━━━━━ INFORMATION SHOWN

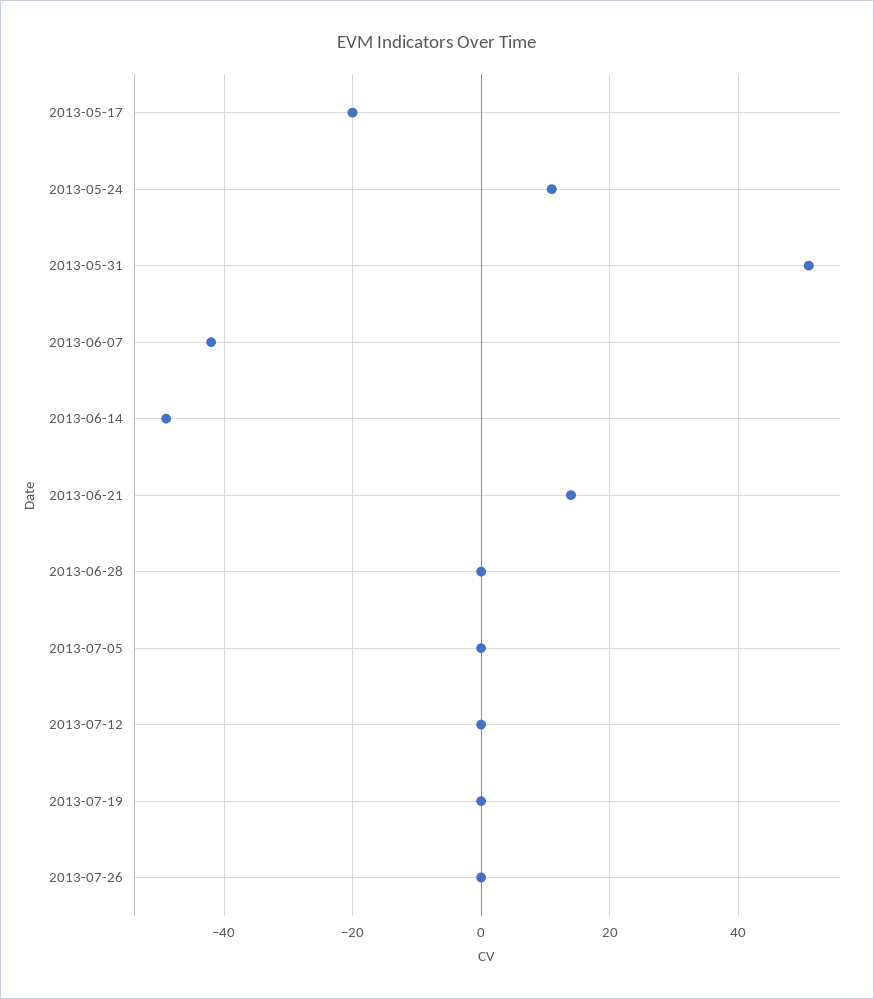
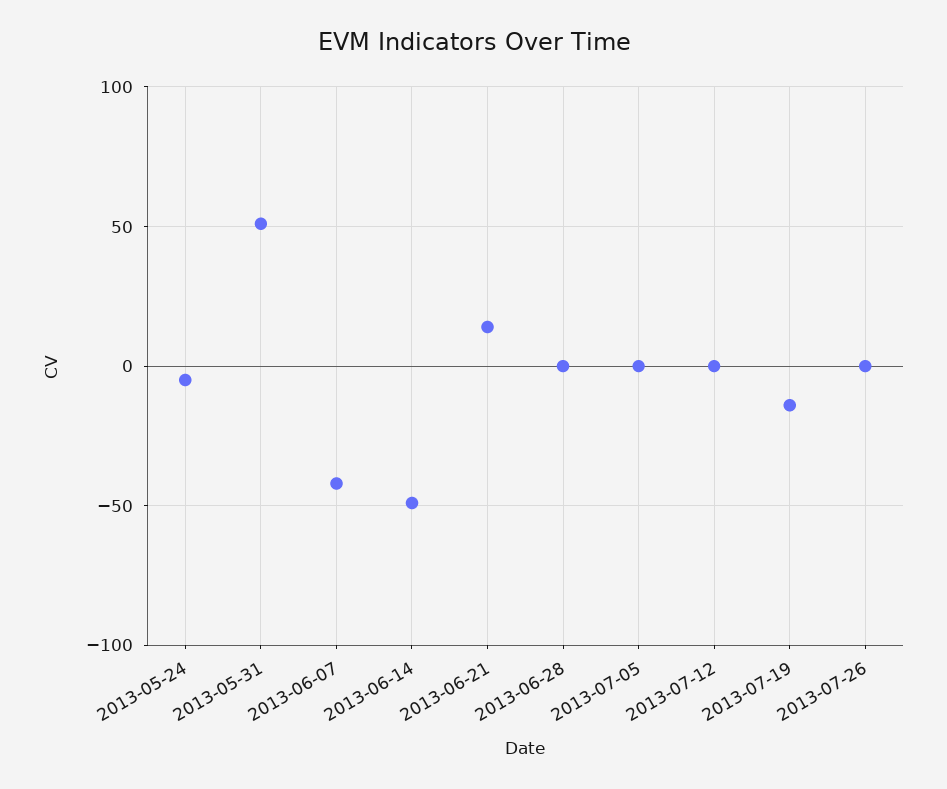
  {
-   "2013-05-17": -20,
-   "2013-05-24": 10,
+   "2013-05-24": -5,
    "2013-05-31": 50,
    "2013-06-07": -40,
    "2013-06-14": -50,
    "2013-06-21": 15,
    "2013-06-28": 0,
    "2013-07-05": 0,
    "2013-07-12": 0,
-   "2013-07-19": 0,
+   "2013-07-19": -15,
    "2013-07-26": 0
  }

━━━━━━━━━━

* **PROBLEM REQUIREMENTS**
Nothing but the pictures should be left out when the records are retyped exactly.

* **SOLUTION BELOW**
  {
-   "2013-05-17": -20,
-   "2013-05-24": 10,
+   "2013-05-24": -5,
    "2013-05-31": 50,
    "2013-06-07": -40,
    "2013-06-14": -50,
    "2013-06-21": 15,
    "2013-06-28": 0,
    "2013-07-05": 0,
    "2013-07-12": 0,
-   "2013-07-19": 0,
+   "2013-07-19": -15,
    "2013-07-26": 0
  }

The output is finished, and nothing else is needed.